Precisamente Josefina Aldecoa, que se incorpora más tardíamente a la literatura, alcanzaría su primer gran éxito con una novela muy parecida, Historia de una maestra (1990), primera parte de la trilogía que componen Mujeres de negro (1994) y La fuerza del destino (1997), que cubren respectivamente la guerra civil y el exilio. Y sin embargo, durante mucho tiempo la escritora mantuvo inédita una novela que a mí me parece realmente ejemplar de aquel neorrealismo de los cincuenta del pasado siglo, escrita a raíz de una experiencia londinense, que Aldecoa recuerda en su libro de memorias En la distancia (2004). Me refiero a La casa gris (2005), que cuenta el verano que Teresa vivió en Londres, en Crosby Hall, una famosa residencia de mujeres universitarias postgraduadas y profesionales de distintas disciplinas, situada en el aristocrático y muy literario barrio de Chelsea. Allí trabajó Josefina Aldecoa de mayo a octubre de 1950 y para la joven española aquel fue un viaje a la libertad y a la cultura.

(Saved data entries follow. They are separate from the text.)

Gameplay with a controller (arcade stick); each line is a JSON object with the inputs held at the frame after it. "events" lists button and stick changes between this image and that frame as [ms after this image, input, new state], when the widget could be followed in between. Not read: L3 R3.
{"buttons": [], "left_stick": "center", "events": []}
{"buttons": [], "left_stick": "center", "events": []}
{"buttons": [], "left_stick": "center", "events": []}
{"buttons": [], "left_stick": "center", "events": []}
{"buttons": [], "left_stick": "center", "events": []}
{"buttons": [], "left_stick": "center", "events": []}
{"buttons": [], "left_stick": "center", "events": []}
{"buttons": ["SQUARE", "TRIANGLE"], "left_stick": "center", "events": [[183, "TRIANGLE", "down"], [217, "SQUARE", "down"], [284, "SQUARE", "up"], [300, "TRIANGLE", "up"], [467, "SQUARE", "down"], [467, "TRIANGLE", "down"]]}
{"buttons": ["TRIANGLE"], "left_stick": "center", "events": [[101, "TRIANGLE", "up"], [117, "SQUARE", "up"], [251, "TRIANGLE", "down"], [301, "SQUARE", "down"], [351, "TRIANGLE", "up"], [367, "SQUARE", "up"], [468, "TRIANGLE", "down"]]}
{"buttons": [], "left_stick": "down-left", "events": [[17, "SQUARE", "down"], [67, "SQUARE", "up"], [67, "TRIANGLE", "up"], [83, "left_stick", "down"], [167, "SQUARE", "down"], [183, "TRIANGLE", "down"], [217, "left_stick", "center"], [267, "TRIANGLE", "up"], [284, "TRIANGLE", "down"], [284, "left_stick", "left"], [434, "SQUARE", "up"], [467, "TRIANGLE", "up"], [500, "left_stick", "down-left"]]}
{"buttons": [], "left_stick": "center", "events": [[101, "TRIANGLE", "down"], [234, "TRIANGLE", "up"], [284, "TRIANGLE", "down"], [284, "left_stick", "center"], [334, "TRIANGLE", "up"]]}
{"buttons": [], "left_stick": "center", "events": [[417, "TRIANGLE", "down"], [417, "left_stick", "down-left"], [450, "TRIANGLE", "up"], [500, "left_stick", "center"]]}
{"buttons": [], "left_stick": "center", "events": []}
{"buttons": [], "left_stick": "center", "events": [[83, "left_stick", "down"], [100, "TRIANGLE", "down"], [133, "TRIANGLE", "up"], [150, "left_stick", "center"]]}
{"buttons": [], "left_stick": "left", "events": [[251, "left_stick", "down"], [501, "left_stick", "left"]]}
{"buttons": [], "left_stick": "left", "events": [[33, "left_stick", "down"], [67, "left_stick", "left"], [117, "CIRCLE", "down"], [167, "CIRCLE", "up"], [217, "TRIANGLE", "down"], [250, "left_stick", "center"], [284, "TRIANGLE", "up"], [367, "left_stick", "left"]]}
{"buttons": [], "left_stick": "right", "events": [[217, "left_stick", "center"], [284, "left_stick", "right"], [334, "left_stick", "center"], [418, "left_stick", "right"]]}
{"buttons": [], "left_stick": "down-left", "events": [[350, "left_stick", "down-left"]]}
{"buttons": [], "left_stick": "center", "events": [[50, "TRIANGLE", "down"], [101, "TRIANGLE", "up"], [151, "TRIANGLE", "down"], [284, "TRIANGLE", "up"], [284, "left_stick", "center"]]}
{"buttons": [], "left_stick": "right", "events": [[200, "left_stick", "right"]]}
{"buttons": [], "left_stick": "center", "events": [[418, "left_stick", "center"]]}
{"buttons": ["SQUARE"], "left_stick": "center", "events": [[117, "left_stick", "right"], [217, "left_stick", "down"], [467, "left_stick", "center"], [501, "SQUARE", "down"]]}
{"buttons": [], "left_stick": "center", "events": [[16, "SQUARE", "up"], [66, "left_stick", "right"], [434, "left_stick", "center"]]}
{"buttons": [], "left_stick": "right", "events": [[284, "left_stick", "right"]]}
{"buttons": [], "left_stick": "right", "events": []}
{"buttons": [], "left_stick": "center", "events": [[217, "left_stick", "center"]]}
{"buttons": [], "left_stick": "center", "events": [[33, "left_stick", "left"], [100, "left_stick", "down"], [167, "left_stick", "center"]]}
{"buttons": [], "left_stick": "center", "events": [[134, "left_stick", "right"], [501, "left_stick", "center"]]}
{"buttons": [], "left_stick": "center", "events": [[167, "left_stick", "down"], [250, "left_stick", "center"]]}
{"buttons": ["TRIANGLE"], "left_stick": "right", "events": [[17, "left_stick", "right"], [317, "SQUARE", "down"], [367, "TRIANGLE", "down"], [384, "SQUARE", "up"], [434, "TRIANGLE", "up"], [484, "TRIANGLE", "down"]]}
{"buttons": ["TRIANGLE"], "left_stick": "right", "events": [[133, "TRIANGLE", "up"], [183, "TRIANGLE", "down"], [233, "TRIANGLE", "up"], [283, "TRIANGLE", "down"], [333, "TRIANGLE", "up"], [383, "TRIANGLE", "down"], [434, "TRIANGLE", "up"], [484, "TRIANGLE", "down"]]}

Y en 1957 fue también otra escritora, Carmen Martín Gaite, quien obtenía el Premio Nadal con Entre visillos, novela imborrable que apuntaba ya la indeclinable sugestión de una obra fecunda que alcanza distintos géneros literarios. Con un lenguaje eficaz por su naturalidad y transparencia, un lenguaje visual, grácil, vivísimo, permeable a los mil registros de una oralidad callejera (exenta de vulgaridad) a la que la escritora siempre estuvo muy atenta, en Entre visillos apunta ya la magia verbal de Carmiña, que nos cautiva a sus lectores-interlocutores hasta el punto de anhelar que todos sus relatos e historias fueran un cuento de nunca acabar. Sus personajes nos cautivan especialmente cuando hablan porque son criaturas a las que la voz se les va coloreando línea a línea. En la seducción que despierta Entre visillos cuenta mucho la inmediatez verbal, lo instantáneo de una narración que se abre precisamente con una carta, la que le escribe Gertru a su amiga Natalia. Y en los fragmentos de interior verbalizados, en los monólogos y los diálogos casi minimalistas a ratos, tenemos el espléndido dibujo de una época vista «entre visillos», cuyo transcurrir fijo con palabras Martín Gaite, dejándonos de ella un murmullo extendido en el tiempo. Una época presidida por la angustia-angostura de la vida provinciana en la que una joven española caminaba hacia el porvenir rompiendo ataduras. Las literarias también.
Ella y las demás, que con su dilatada obra nos dejaron un valioso legado en herencia, tanto a lectores como a escritores.